The report does not refer to this “blockade” as “collective punishment,”, and indeed recommends that “all but humanitarian aid should be withheld from Armenia because of Armenia's financing of the war”. It is not clear why HRW promotes a policy of economic isolation for Armenia, but when Israel must respond to daily rocket attacks on civilian population centers, HRW condemns a similar policy as "collective punishment."
Similarly, in a 1999 press release on Chechnya, “Russian Ultimatum to Grozny Condemned” (8 Dec, 1999) HRW described the humanitarian situation as
“rapidly deteriorating, with no functioning hospitals, electricity, running water, gas, or heating since the beginning of November, and dwindling food supplies”.
This is clearly a more urgt humanitarian situation than Gaza in 2007 (where humanitarian aid enters daily16), but HRW did not classify it as “collective punishment.” en
In 2007, the term “collective punishment” was used by HRW in 13 items not referring to Israel (see Table 1). These cases generally provide evidence of punitive intent against third parties either at the family or community level.
Table 1 Collective punishment in 2007 HRW publications

The items in Table 1 show HRW’s use of “collective punishment” in highlighting reprisal actions against third parties. For example, in 2007, testimony to a US House Committee on Foreign Affairs, Subcommittee on Africa and Global Health, Sam Zarifi (HRW's "Washington Advocate")17 stated,
“in the Ogaden, we have documented massive crimes by the Ethiopian army, including… villages burned to the ground as part of a campaign of collective punishment”.
Another example is found in an August 2007 Guardian article, “Ethiopia's dirty war” authored by HRW's London Director, Tom Porteous18. He asserts that
“dozens of civilians have been killed in what appears to be a deliberate effort to mete out collective punishment against a civilian population suspected of sympathising with the rebels.”
These results show that HRW’s application of "collective punishment" is inconsistent and arbitrary. No other "blockade" is described in these terms, and other cases of "collective punishment" involve beatings, murder and destruction of property as indiscriminate retaliation against a group of people for the acts of members of that group.

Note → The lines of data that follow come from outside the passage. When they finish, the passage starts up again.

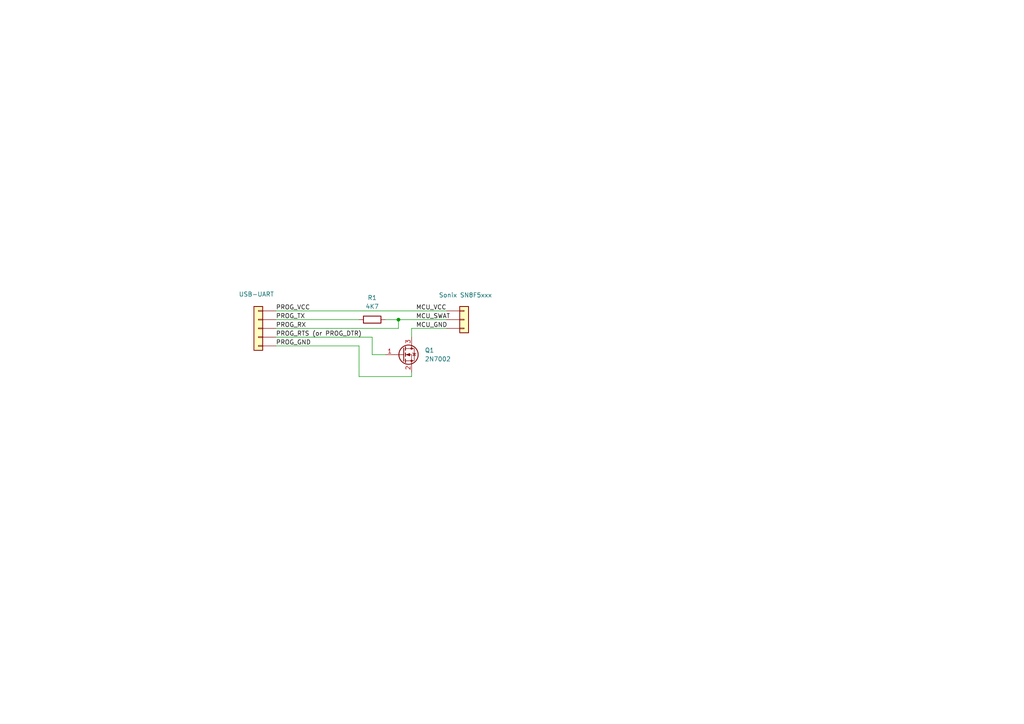
<source format=kicad_sch>
(kicad_sch
	(version 20250114)
	(generator "eeschema")
	(generator_version "9.0")
	(uuid "c5b2d348-df77-460c-8940-5113c56329c3")
	(paper "A4")
	
	(junction
		(at 115.57 92.71)
		(diameter 0)
		(color 0 0 0 0)
		(uuid "2660fc77-d6fd-49d7-b6ca-418b4de991e0")
	)
	(wire
		(pts
			(xy 104.14 109.22) (xy 119.38 109.22)
		)
		(stroke
			(width 0)
			(type default)
		)
		(uuid "071b08ad-fee5-47d0-b922-3af6bfeee6e8")
	)
	(wire
		(pts
			(xy 115.57 92.71) (xy 129.54 92.71)
		)
		(stroke
			(width 0)
			(type default)
		)
		(uuid "106b7ecd-101e-4b45-8616-773382ce8a64")
	)
	(wire
		(pts
			(xy 80.01 90.17) (xy 129.54 90.17)
		)
		(stroke
			(width 0)
			(type default)
		)
		(uuid "1302d438-e19d-4544-b958-931602ab7d02")
	)
	(wire
		(pts
			(xy 119.38 109.22) (xy 119.38 107.95)
		)
		(stroke
			(width 0)
			(type default)
		)
		(uuid "24150e1c-9b60-4313-84d0-b16f298d3fe4")
	)
	(wire
		(pts
			(xy 104.14 100.33) (xy 104.14 109.22)
		)
		(stroke
			(width 0)
			(type default)
		)
		(uuid "2e8fc65c-3736-4b7b-95a4-25b414243d76")
	)
	(wire
		(pts
			(xy 119.38 95.25) (xy 119.38 97.79)
		)
		(stroke
			(width 0)
			(type default)
		)
		(uuid "34ac7c7e-198f-47a7-9d8c-06360c37ddc1")
	)
	(wire
		(pts
			(xy 119.38 95.25) (xy 129.54 95.25)
		)
		(stroke
			(width 0)
			(type default)
		)
		(uuid "4c5a2875-6b16-4d1d-9cd3-885e30c7acf0")
	)
	(wire
		(pts
			(xy 115.57 95.25) (xy 115.57 92.71)
		)
		(stroke
			(width 0)
			(type default)
		)
		(uuid "714695a9-aefb-4320-be06-7dada160a55e")
	)
	(wire
		(pts
			(xy 111.76 102.87) (xy 107.95 102.87)
		)
		(stroke
			(width 0)
			(type default)
		)
		(uuid "7f400e01-ad6c-4a08-a347-d29079f9a7a8")
	)
	(wire
		(pts
			(xy 80.01 97.79) (xy 107.95 97.79)
		)
		(stroke
			(width 0)
			(type default)
		)
		(uuid "a95a8b89-1404-41c3-a782-07acecbf01b9")
	)
	(wire
		(pts
			(xy 107.95 102.87) (xy 107.95 97.79)
		)
		(stroke
			(width 0)
			(type default)
		)
		(uuid "b1087309-c66b-450f-8983-8f03ac30523b")
	)
	(wire
		(pts
			(xy 115.57 92.71) (xy 111.76 92.71)
		)
		(stroke
			(width 0)
			(type default)
		)
		(uuid "d7681799-37ec-4a8e-b96d-77916b6c6517")
	)
	(wire
		(pts
			(xy 80.01 100.33) (xy 104.14 100.33)
		)
		(stroke
			(width 0)
			(type default)
		)
		(uuid "e54320ea-9c8d-46be-98db-66507924a09b")
	)
	(wire
		(pts
			(xy 80.01 95.25) (xy 115.57 95.25)
		)
		(stroke
			(width 0)
			(type default)
		)
		(uuid "ec4d81ab-18c3-4127-ab32-9eec7bf32c9b")
	)
	(wire
		(pts
			(xy 80.01 92.71) (xy 104.14 92.71)
		)
		(stroke
			(width 0)
			(type default)
		)
		(uuid "f0a8cb88-be86-445c-a435-c86b6069dd60")
	)
	(label "PROG_VCC"
		(at 80.01 90.17 0)
		(effects
			(font
				(size 1.27 1.27)
			)
			(justify left bottom)
		)
		(uuid "45c6e7fd-cd48-4730-b85a-5ca3cacb5e10")
	)
	(label "PROG_GND"
		(at 80.01 100.33 0)
		(effects
			(font
				(size 1.27 1.27)
			)
			(justify left bottom)
		)
		(uuid "6a4acd06-21a4-4f29-9ea1-089cdf175372")
	)
	(label "PROG_TX"
		(at 80.01 92.71 0)
		(effects
			(font
				(size 1.27 1.27)
			)
			(justify left bottom)
		)
		(uuid "b80db78d-ed4f-4932-b024-6237d4581064")
	)
	(label "MCU_VCC"
		(at 120.65 90.17 0)
		(effects
			(font
				(size 1.27 1.27)
			)
			(justify left bottom)
		)
		(uuid "d34fe64d-89aa-4bed-9063-cb4c6d227190")
	)
	(label "PROG_RTS (or PROG_DTR)"
		(at 80.01 97.79 0)
		(effects
			(font
				(size 1.27 1.27)
			)
			(justify left bottom)
		)
		(uuid "db10429e-1ec4-4e6c-bbef-6e569bf20513")
	)
	(label "MCU_GND"
		(at 120.65 95.25 0)
		(effects
			(font
				(size 1.27 1.27)
			)
			(justify left bottom)
		)
		(uuid "dce3388f-7d73-45d1-aa01-84a5c86364d2")
	)
	(label "MCU_SWAT"
		(at 120.65 92.71 0)
		(effects
			(font
				(size 1.27 1.27)
			)
			(justify left bottom)
		)
		(uuid "f25b8c76-1435-45b9-affe-92e156e33aa6")
	)
	(label "PROG_RX"
		(at 80.01 95.25 0)
		(effects
			(font
				(size 1.27 1.27)
			)
			(justify left bottom)
		)
		(uuid "ff84d5a6-2280-4558-ad54-a7ef5c1510b3")
	)
	(symbol
		(lib_id "Connector_Generic:Conn_01x05")
		(at 74.93 95.25 0)
		(mirror y)
		(unit 1)
		(exclude_from_sim no)
		(in_bom yes)
		(on_board yes)
		(dnp no)
		(uuid "18972801-6c98-4157-95cd-b26ac331fa02")
		(property "Reference" "J1"
			(at 72.39 93.9799 0)
			(effects
				(font
					(size 1.27 1.27)
				)
				(justify left)
				(hide yes)
			)
		)
		(property "Value" "USB-UART"
			(at 79.502 85.344 0)
			(effects
				(font
					(size 1.27 1.27)
				)
				(justify left)
			)
		)
		(property "Footprint" ""
			(at 74.93 95.25 0)
			(effects
				(font
					(size 1.27 1.27)
				)
				(hide yes)
			)
		)
		(property "Datasheet" "~"
			(at 74.93 95.25 0)
			(effects
				(font
					(size 1.27 1.27)
				)
				(hide yes)
			)
		)
		(property "Description" "Generic connector, single row, 01x05, script generated (kicad-library-utils/schlib/autogen/connector/)"
			(at 74.93 95.25 0)
			(effects
				(font
					(size 1.27 1.27)
				)
				(hide yes)
			)
		)
		(pin "1"
			(uuid "211e3a89-15d9-4a51-9706-1a832049bc8e")
		)
		(pin "5"
			(uuid "a50c9acb-9b64-41e5-bd31-fc99044f6b9c")
		)
		(pin "3"
			(uuid "9b489faf-6833-44e7-b3ad-157f5045b54f")
		)
		(pin "2"
			(uuid "d07df60b-124b-40c0-ac39-53d7f6e807e4")
		)
		(pin "4"
			(uuid "4c83e957-486f-460b-9d51-711b04c08016")
		)
		(instances
			(project ""
				(path "/c5b2d348-df77-460c-8940-5113c56329c3"
					(reference "J1")
					(unit 1)
				)
			)
		)
	)
	(symbol
		(lib_id "Transistor_FET:2N7002")
		(at 116.84 102.87 0)
		(unit 1)
		(exclude_from_sim no)
		(in_bom yes)
		(on_board yes)
		(dnp no)
		(fields_autoplaced yes)
		(uuid "196e3cf7-8d2e-4948-8312-f84cd08e1683")
		(property "Reference" "Q1"
			(at 123.19 101.5999 0)
			(effects
				(font
					(size 1.27 1.27)
				)
				(justify left)
			)
		)
		(property "Value" "2N7002"
			(at 123.19 104.1399 0)
			(effects
				(font
					(size 1.27 1.27)
				)
				(justify left)
			)
		)
		(property "Footprint" "Package_TO_SOT_SMD:SOT-23"
			(at 121.92 104.775 0)
			(effects
				(font
					(size 1.27 1.27)
					(italic yes)
				)
				(justify left)
				(hide yes)
			)
		)
		(property "Datasheet" "https://www.onsemi.com/pub/Collateral/NDS7002A-D.PDF"
			(at 121.92 106.68 0)
			(effects
				(font
					(size 1.27 1.27)
				)
				(justify left)
				(hide yes)
			)
		)
		(property "Description" "0.115A Id, 60V Vds, N-Channel MOSFET, SOT-23"
			(at 116.84 102.87 0)
			(effects
				(font
					(size 1.27 1.27)
				)
				(hide yes)
			)
		)
		(pin "1"
			(uuid "495ec770-d3a8-4750-9873-937e5baa7df4")
		)
		(pin "3"
			(uuid "ee9b61ff-9202-4130-a91a-11dd15bd62fc")
		)
		(pin "2"
			(uuid "b04e74dc-8924-41b5-9997-c0b53341eccb")
		)
		(instances
			(project ""
				(path "/c5b2d348-df77-460c-8940-5113c56329c3"
					(reference "Q1")
					(unit 1)
				)
			)
		)
	)
	(symbol
		(lib_id "Device:R")
		(at 107.95 92.71 90)
		(unit 1)
		(exclude_from_sim no)
		(in_bom yes)
		(on_board yes)
		(dnp no)
		(fields_autoplaced yes)
		(uuid "502a7988-30aa-4774-816f-bf6ae16a71bf")
		(property "Reference" "R1"
			(at 107.95 86.36 90)
			(effects
				(font
					(size 1.27 1.27)
				)
			)
		)
		(property "Value" "4K7"
			(at 107.95 88.9 90)
			(effects
				(font
					(size 1.27 1.27)
				)
			)
		)
		(property "Footprint" ""
			(at 107.95 94.488 90)
			(effects
				(font
					(size 1.27 1.27)
				)
				(hide yes)
			)
		)
		(property "Datasheet" "~"
			(at 107.95 92.71 0)
			(effects
				(font
					(size 1.27 1.27)
				)
				(hide yes)
			)
		)
		(property "Description" "Resistor"
			(at 107.95 92.71 0)
			(effects
				(font
					(size 1.27 1.27)
				)
				(hide yes)
			)
		)
		(pin "1"
			(uuid "b949cd3f-b48a-4852-ae3d-0bb61fa1e88e")
		)
		(pin "2"
			(uuid "6b8b3fe4-c555-4827-9c9d-fd461403fac5")
		)
		(instances
			(project ""
				(path "/c5b2d348-df77-460c-8940-5113c56329c3"
					(reference "R1")
					(unit 1)
				)
			)
		)
	)
	(symbol
		(lib_id "Connector_Generic:Conn_01x03")
		(at 134.62 92.71 0)
		(unit 1)
		(exclude_from_sim no)
		(in_bom yes)
		(on_board yes)
		(dnp no)
		(uuid "bd63d090-b044-45e7-a1fa-2b8e504c3851")
		(property "Reference" "J2"
			(at 137.16 91.4399 0)
			(effects
				(font
					(size 1.27 1.27)
				)
				(justify left)
				(hide yes)
			)
		)
		(property "Value" "Sonix SN8F5xxx"
			(at 127.254 85.598 0)
			(effects
				(font
					(size 1.27 1.27)
				)
				(justify left)
			)
		)
		(property "Footprint" ""
			(at 134.62 92.71 0)
			(effects
				(font
					(size 1.27 1.27)
				)
				(hide yes)
			)
		)
		(property "Datasheet" "~"
			(at 134.62 92.71 0)
			(effects
				(font
					(size 1.27 1.27)
				)
				(hide yes)
			)
		)
		(property "Description" "Generic connector, single row, 01x03, script generated (kicad-library-utils/schlib/autogen/connector/)"
			(at 134.62 92.71 0)
			(effects
				(font
					(size 1.27 1.27)
				)
				(hide yes)
			)
		)
		(pin "2"
			(uuid "ce046e49-d311-4c01-8413-fcafebcea075")
		)
		(pin "3"
			(uuid "7fbb2ea1-d31a-4f42-b29b-4450d07e5894")
		)
		(pin "1"
			(uuid "e2d326e1-d938-49e2-a7bb-0a382c45d7e2")
		)
		(instances
			(project ""
				(path "/c5b2d348-df77-460c-8940-5113c56329c3"
					(reference "J2")
					(unit 1)
				)
			)
		)
	)
	(sheet_instances
		(path "/"
			(page "1")
		)
	)
	(embedded_fonts no)
)

</source>
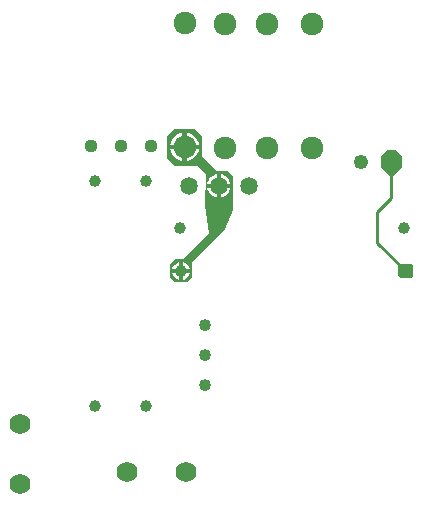
<source format=gbl>
G04*
G04 #@! TF.GenerationSoftware,Altium Limited,Altium Designer,20.0.10 (225)*
G04*
G04 Layer_Physical_Order=2*
G04 Layer_Color=16711680*
%FSLAX25Y25*%
%MOIN*%
G70*
G01*
G75*
%ADD23C,0.01100*%
%ADD24C,0.06929*%
%ADD25C,0.04031*%
%ADD26C,0.03969*%
%ADD27C,0.05858*%
%ADD28C,0.04913*%
%ADD29C,0.04409*%
%ADD30O,0.07583X0.07584*%
G36*
X77165Y128346D02*
Y121653D01*
X81890Y116929D01*
X85433Y116929D01*
X87401Y114961D01*
X87402Y103639D01*
X84829Y97427D01*
X73622Y86221D01*
X73622Y81496D01*
X72047Y79921D01*
X68110D01*
X66535Y81496D01*
Y85827D01*
X68110Y87402D01*
X70866D01*
X79528Y96063D01*
X77953Y105118D01*
X78347Y115748D01*
X75590Y118504D01*
X68110Y118504D01*
X65354Y121260D01*
Y128347D01*
X67716Y130709D01*
X74803Y130709D01*
X77165Y128346D01*
D02*
G37*
G36*
X142520Y85921D02*
X142520Y81890D01*
X143307Y81102D01*
X146850Y81102D01*
X147244Y81496D01*
X147244Y85433D01*
X146756Y85921D01*
X142520Y85921D01*
D02*
G37*
G36*
X138583Y123622D02*
X136614Y121653D01*
Y118110D01*
X139764Y114961D01*
X140551D01*
X143701Y118110D01*
Y121653D01*
X141732Y123622D01*
X138583D01*
D02*
G37*
%LPC*%
G36*
X72010Y129538D02*
Y125553D01*
X75994D01*
X75928Y126055D01*
X75445Y127220D01*
X74677Y128221D01*
X73676Y128989D01*
X72511Y129472D01*
X72010Y129538D01*
D02*
G37*
G36*
X70510D02*
X70009Y129472D01*
X68844Y128989D01*
X67843Y128221D01*
X67075Y127220D01*
X66592Y126055D01*
X66526Y125553D01*
X70510D01*
Y129538D01*
D02*
G37*
G36*
X75994Y124053D02*
X72010D01*
Y120068D01*
X72511Y120134D01*
X73676Y120617D01*
X74677Y121385D01*
X75445Y122386D01*
X75928Y123552D01*
X75994Y124053D01*
D02*
G37*
G36*
X70510D02*
X66526D01*
X66592Y123552D01*
X67075Y122386D01*
X67843Y121385D01*
X68844Y120617D01*
X70009Y120134D01*
X70510Y120068D01*
Y124053D01*
D02*
G37*
G36*
X83427Y115675D02*
Y112561D01*
X86541D01*
X86505Y112837D01*
X86109Y113793D01*
X85479Y114613D01*
X84659Y115243D01*
X83703Y115639D01*
X83427Y115675D01*
D02*
G37*
G36*
X81927D02*
X81652Y115639D01*
X80696Y115243D01*
X79875Y114613D01*
X79245Y113793D01*
X78849Y112837D01*
X78813Y112561D01*
X81927D01*
Y115675D01*
D02*
G37*
G36*
Y111061D02*
X78813D01*
X78849Y110785D01*
X79245Y109829D01*
X79875Y109009D01*
X80696Y108379D01*
X81652Y107983D01*
X81927Y107947D01*
Y111061D01*
D02*
G37*
G36*
X86541D02*
X83427D01*
Y107947D01*
X83703Y107983D01*
X84659Y108379D01*
X85479Y109009D01*
X86109Y109829D01*
X86505Y110785D01*
X86541Y111061D01*
D02*
G37*
G36*
X70829Y86376D02*
Y84215D01*
X72990D01*
X72986Y84244D01*
X72685Y84970D01*
X72207Y85593D01*
X71584Y86071D01*
X70858Y86372D01*
X70829Y86376D01*
D02*
G37*
G36*
X69329D02*
X69300Y86372D01*
X68574Y86071D01*
X67950Y85593D01*
X67472Y84970D01*
X67171Y84244D01*
X67168Y84215D01*
X69329D01*
Y86376D01*
D02*
G37*
G36*
X72990Y82715D02*
X70829D01*
Y80553D01*
X70858Y80557D01*
X71584Y80858D01*
X72207Y81336D01*
X72685Y81960D01*
X72986Y82686D01*
X72990Y82715D01*
D02*
G37*
G36*
X69329D02*
X67168D01*
X67171Y82686D01*
X67472Y81960D01*
X67950Y81336D01*
X68574Y80858D01*
X69300Y80557D01*
X69329Y80553D01*
Y82715D01*
D02*
G37*
%LPD*%
D23*
X135433Y92913D02*
X144882Y83465D01*
X135433Y92913D02*
Y103150D01*
X140039Y107756D01*
Y119685D01*
D24*
X16535Y32283D02*
D03*
Y12598D02*
D03*
X51968Y16535D02*
D03*
X71653D02*
D03*
D25*
X77953Y65512D02*
D03*
Y55512D02*
D03*
Y45512D02*
D03*
D26*
X144882Y83465D02*
D03*
X70079D02*
D03*
X69685Y97638D02*
D03*
X144488D02*
D03*
X58268Y38583D02*
D03*
Y113386D02*
D03*
X41339Y113386D02*
D03*
Y38583D02*
D03*
D27*
X72677Y111811D02*
D03*
X82677D02*
D03*
X92677D02*
D03*
D28*
X130039Y119685D02*
D03*
X140039D02*
D03*
D29*
X60039Y125197D02*
D03*
X39961D02*
D03*
X50000D02*
D03*
D30*
X113779Y165748D02*
D03*
Y124409D02*
D03*
X98819Y124409D02*
D03*
Y165748D02*
D03*
X84646D02*
D03*
Y124409D02*
D03*
X71260Y124803D02*
D03*
Y166142D02*
D03*
M02*

</source>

Almost certainly, Amnesty is equally guilty of applying this standard to Israel, and Israel alone. (The quick search I did of their site indicates this, but I did not do an exhaustive search.)

Certainly Amnesty UK is less than objective when it comes to Israel.

(h/t Zach for original article and San Diego Law Journal text.)

UPDATE: Zvi mentions that Allen was formerly the long-time lover of former mayor of London and anti-Israel extremist Ken Livingstone, and that she fired a member of Amnesty for questioning Amnesty's political backing for a Taliban supporter.